FOINI Minta Tafsir Pengangkatan Anggota Komisi Informasi
Berita

FOINI Minta Tafsir Pengangkatan Anggota Komisi Informasi

Pemohon meminta tafsir Pasal 33 UU KIP agar dimaknai pengangkatan kembali anggota Komisi Informasi harus melalui proses seleksi.

Oleh:
ASH
Bacaan 2 Menit
Salah satu kegiatan FOINI mengadvokasi isu keterbukaan informasi. Foto: FOINI
Salah satu kegiatan FOINI mengadvokasi isu keterbukaan informasi. Foto: FOINI
Masyarakat sipil yang tergabung dalam Koalisi Freedom of Information Network Indonesia (FOINI) melayangkan uji materi Pasal 33 UU No. 14 Tahun 2008 tentang Keterbukaan Informasi. Pasal ini mengatur proses pengangkatan dan masa jabatan anggota Komisi Informasi. Tercatat sebagai pemohon yakni YAPPIKA, PATTIRO, PERLUDEM, warga Gorontalo Djufryhard dan Desiana Samosir.

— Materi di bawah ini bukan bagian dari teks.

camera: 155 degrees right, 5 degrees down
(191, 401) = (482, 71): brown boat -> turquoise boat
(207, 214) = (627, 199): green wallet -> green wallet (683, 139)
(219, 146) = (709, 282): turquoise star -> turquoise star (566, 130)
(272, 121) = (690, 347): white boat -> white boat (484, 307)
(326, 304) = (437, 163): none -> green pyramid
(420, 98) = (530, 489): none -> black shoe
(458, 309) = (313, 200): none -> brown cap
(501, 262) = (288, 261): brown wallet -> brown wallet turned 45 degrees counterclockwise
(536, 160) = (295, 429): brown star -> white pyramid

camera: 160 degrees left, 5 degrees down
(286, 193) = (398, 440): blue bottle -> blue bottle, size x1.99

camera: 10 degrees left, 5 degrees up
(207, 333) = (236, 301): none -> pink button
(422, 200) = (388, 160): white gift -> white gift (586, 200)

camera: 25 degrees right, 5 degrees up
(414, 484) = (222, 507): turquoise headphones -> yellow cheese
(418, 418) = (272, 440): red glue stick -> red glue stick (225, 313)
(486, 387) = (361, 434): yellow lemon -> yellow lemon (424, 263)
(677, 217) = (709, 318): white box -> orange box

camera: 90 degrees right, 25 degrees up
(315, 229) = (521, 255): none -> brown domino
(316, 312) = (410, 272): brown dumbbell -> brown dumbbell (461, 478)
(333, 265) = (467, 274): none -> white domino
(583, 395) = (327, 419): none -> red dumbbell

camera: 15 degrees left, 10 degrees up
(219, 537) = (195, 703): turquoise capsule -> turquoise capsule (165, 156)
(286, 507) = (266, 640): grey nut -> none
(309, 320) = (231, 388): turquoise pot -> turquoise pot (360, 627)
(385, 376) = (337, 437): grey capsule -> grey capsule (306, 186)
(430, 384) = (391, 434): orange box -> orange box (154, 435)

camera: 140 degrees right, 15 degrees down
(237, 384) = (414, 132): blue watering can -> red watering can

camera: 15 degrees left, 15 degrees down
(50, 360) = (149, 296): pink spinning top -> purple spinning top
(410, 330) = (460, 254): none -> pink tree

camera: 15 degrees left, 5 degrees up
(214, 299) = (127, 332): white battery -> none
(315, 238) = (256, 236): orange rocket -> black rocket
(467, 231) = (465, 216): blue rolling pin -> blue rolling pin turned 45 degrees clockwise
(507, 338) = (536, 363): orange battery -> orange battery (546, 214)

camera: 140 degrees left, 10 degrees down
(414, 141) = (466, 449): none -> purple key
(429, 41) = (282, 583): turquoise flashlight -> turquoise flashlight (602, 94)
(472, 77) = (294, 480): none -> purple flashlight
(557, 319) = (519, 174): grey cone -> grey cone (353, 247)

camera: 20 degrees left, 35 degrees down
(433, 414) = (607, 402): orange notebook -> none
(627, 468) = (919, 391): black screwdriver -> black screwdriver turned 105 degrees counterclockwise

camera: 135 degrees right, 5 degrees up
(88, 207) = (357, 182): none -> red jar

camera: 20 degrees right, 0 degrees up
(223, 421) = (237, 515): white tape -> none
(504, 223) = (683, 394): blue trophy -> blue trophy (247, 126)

Para pemohon mempersoalkan pasal itu lantaran proses pengangkatan anggota Komisi Informasi (KI) Provinsi Gorontalo periode kedua oleh gubernur dilakukan tanpa proses seleksi ulang, seperti berlaku di 14 provinsi lain diantaranya KI DKI Jakarta, Kalimantan Tengah, NTB, Sulawesi Utara, Bali, Aceh, DI Yogyakarta, dan Sumatera Utara. Proses pengangkatan seperti yang terjadi di Gorontalo dinilai melanggar pedoman yang ditentukan dalam SK Ketua Komisi Informasi Pusat No. 01/KEP/KIP/III/2010 tentang Pedoman Seleksi dan Penetapan Anggota Komisi Informasi Provinsi.

“Praktiknya, Pasal 33 UU KIP khusunya frasa ‘diangkat kembali’ menimbulkan ketidakpastian hukum. Sebab, proses pengangkatan anggota KI Provinsi Gorontalo periode sebelumnya oleh gubernur tanpa melalui proses seleksi ulang,” ujar kuasa hukum para pemohon, Wahyudi Djafar, usai mendaftarkan pengujian UU KIP di gedung MK, Kamis (18/8).

Pasal 33 UU KIP menyebutkan “Anggota Komisi Informasi diangkat untuk masa jabatan 4 tahun dan dapat diangkat kembali untuk satu periode berikutnya.”

Wahyudi mengatakan jika tidak ditafsirkan secara jelas, pasal itu akan menimbulkan polemik. Sebab, pengangkatan kembali anggota KI Provinsi tanpa seleksi ulang sebagaimana yang terjadi di Gorontalo potensial diikuti provinsi-provinsi lain termasuk Komisi Informasi Pusat (KIP).

Para pemohon menilai praktik semacam itu menciderai prinsip good governance dan menutup peluang calon-calon terbaik untuk mengikuti seleksi anggota KI Provinsi. Sebab, praktik pengangkatan anggota KI Provinsi tanpa proses seleksi ulang telah menutup ruang partisipasi publik dan menghambat hak konstitusional sebagian warga negara untuk berpartisipasi dalam pemerintahan.

“Ada perlakuan yang berbeda warga negara, persamaan menduduki jabatan di pemerintahan. Misalnya, warga negara di Jakarta bisa mendaftar, tetapi warga Gorontalo tidak bisa mendaftar anggota KI Provinsi,” lanjutnya.

Menurut peneliti Elsam itu, kepastian hukum proses pengangkatan kembali anggota Komisi Informasi yang terkandung dalam Pasal 33 UU KIP harus dipertegas. Karena itu, Pemohon meminta tafsir Pasal 33 UU KIP agar dimaknai bahwa pengangkatan kembali anggota Komisi Informasi harus melalui proses seleksi sebagaimana diatur Pasal 31 dan Pasal 32 UU KIP.

“Kita minta MK menafsirkan frasa ‘diangkat kembali’ Pasal 33 UU KIP dipilih melalui proses seleksi sebagaimana prosedur seleksi yang berlaku. Artinya, gubernur tidak boleh langsung mengeluarkan surat pengangkatan anggota KI provinsi untuk periode berikutnya sebelumnya melakukan seleksi kembali,” harapnya.